AI Giants Now Drive 58% of TSMC Revenue, Eroding Apple's Supply Chain Dominance
Apple’s role as the supply chain anchor is waning as AI and cloud giants now drive 58% of TSMC’s revenue, surpassing smartphone chip orders. Memory makers and substrate suppliers are prioritizing AI data centers, forcing Apple to compete for capacity and risking higher component costs.
1. Apple Shares Slip More Than Market on Latest Trading Day
Apple closed the most recent session at $255.52, marking a 1.04% decline versus the prior close. This underperformance contrasted with a broader market pullback, as investors digested renewed concerns around iPhone sales trends and the company’s revised guidance for services growth. Despite reporting a 15% year-over-year increase in services revenue in fiscal Q4, Apple’s overall revenue growth cooled to 8% year over year, raising questions about near-term momentum in key segments including iCloud, Apple Music and the App Store.
2. Apple TV Emerges as a Growing Challenger to Netflix
Apple TV+ has begun to flex its competitive muscles in the streaming space, reporting a 36% increase in total hours viewed in December 2025 compared with the prior year. While Apple does not disclose subscriber counts for its video service, engagement metrics suggest accelerating viewer adoption, helped by exclusive content deals such as its five-year Formula 1 partnership beginning in 2026. Analysts note that Apple’s high-margin services business—75% gross margin in fiscal Q4—allows the company to subsidize Apple TV+ promotions within bundled offerings like Apple One, positioning it to erode Netflix’s 300 million-plus subscriber lead over time.
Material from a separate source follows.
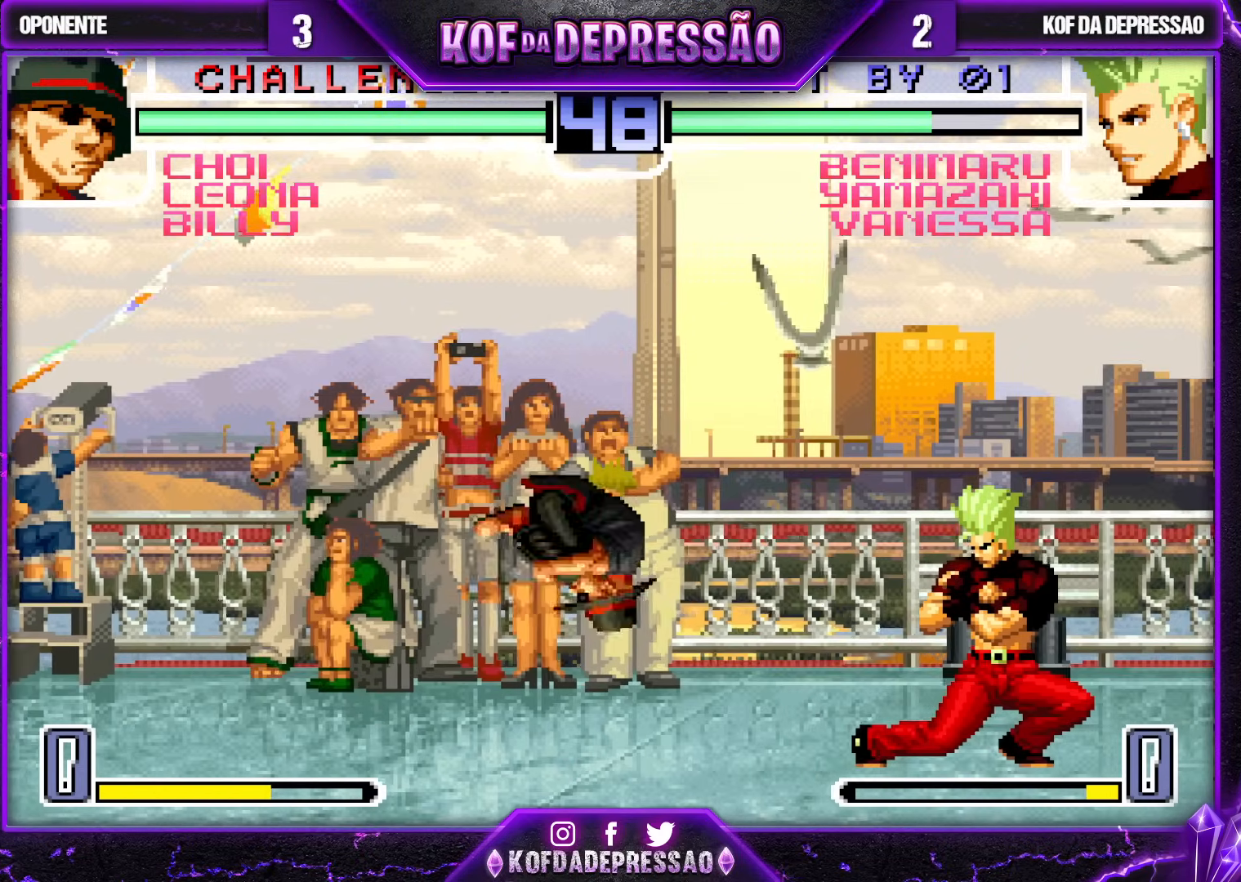
{"buttons": [], "left_stick": "center", "events": [[433, "left_stick", "center"]]}
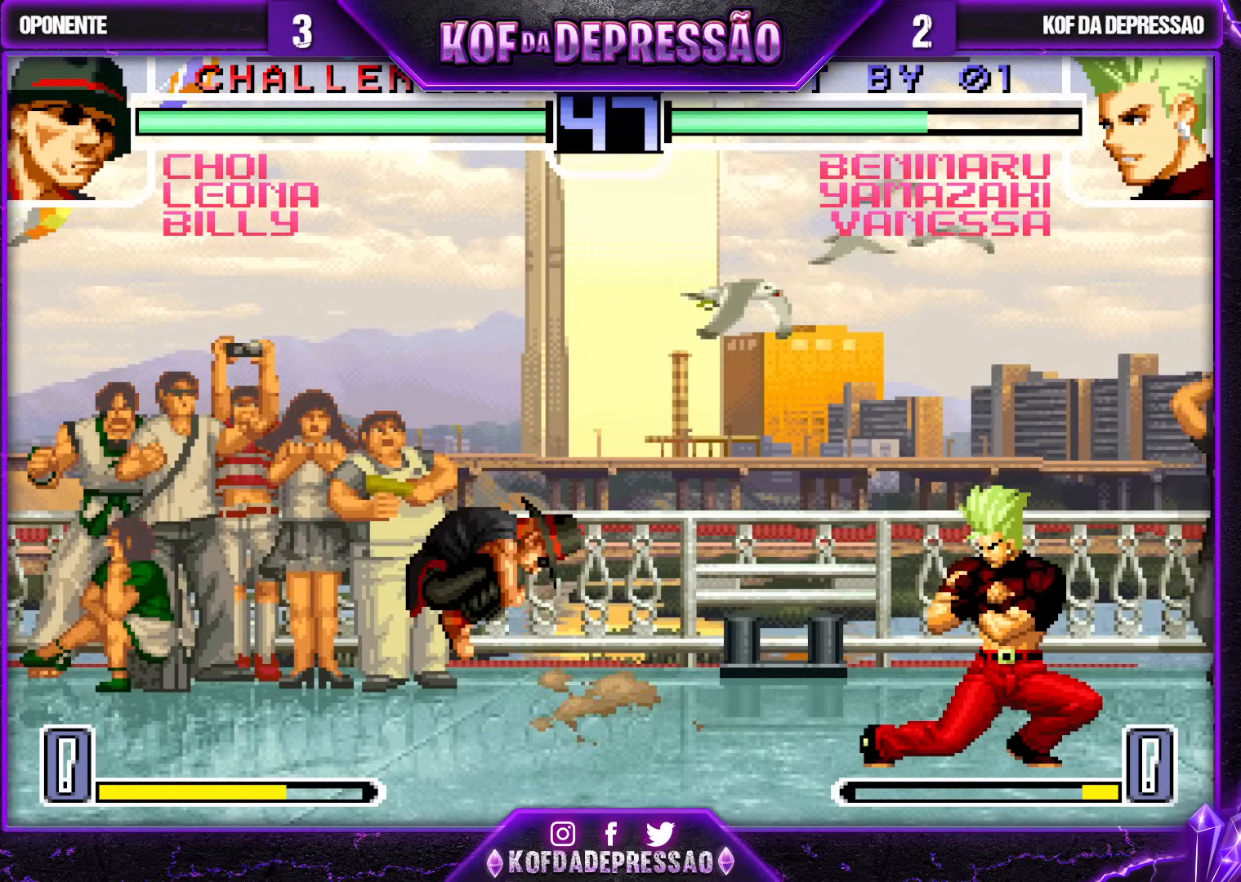
{"buttons": [], "left_stick": "center", "events": [[50, "left_stick", "left"], [150, "left_stick", "center"], [433, "CROSS", "down"], [500, "CROSS", "up"]]}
3. Apple’s Supply-Chain Dominance Faces New Challenges from AI Demand
For more than a decade Apple dictated component roadmaps and pricing across its ecosystem, but that grip is loosening as AI and cloud giants outbid smartphone makers at critical suppliers. At TSMC, high-performance computing orders now account for 58% of revenue—surpassing smartphone chip production for the first time. Memory-chip spot prices have surged amid data-center demand, forcing Apple to compete with pre-paying AI customers for limited DRAM supply. Foxconn, Apple’s largest assembler, now generates more revenue from AI-server builds than consumer electronics assembly, underscoring how the shift towards artificial intelligence is reshaping the global tech supply chain.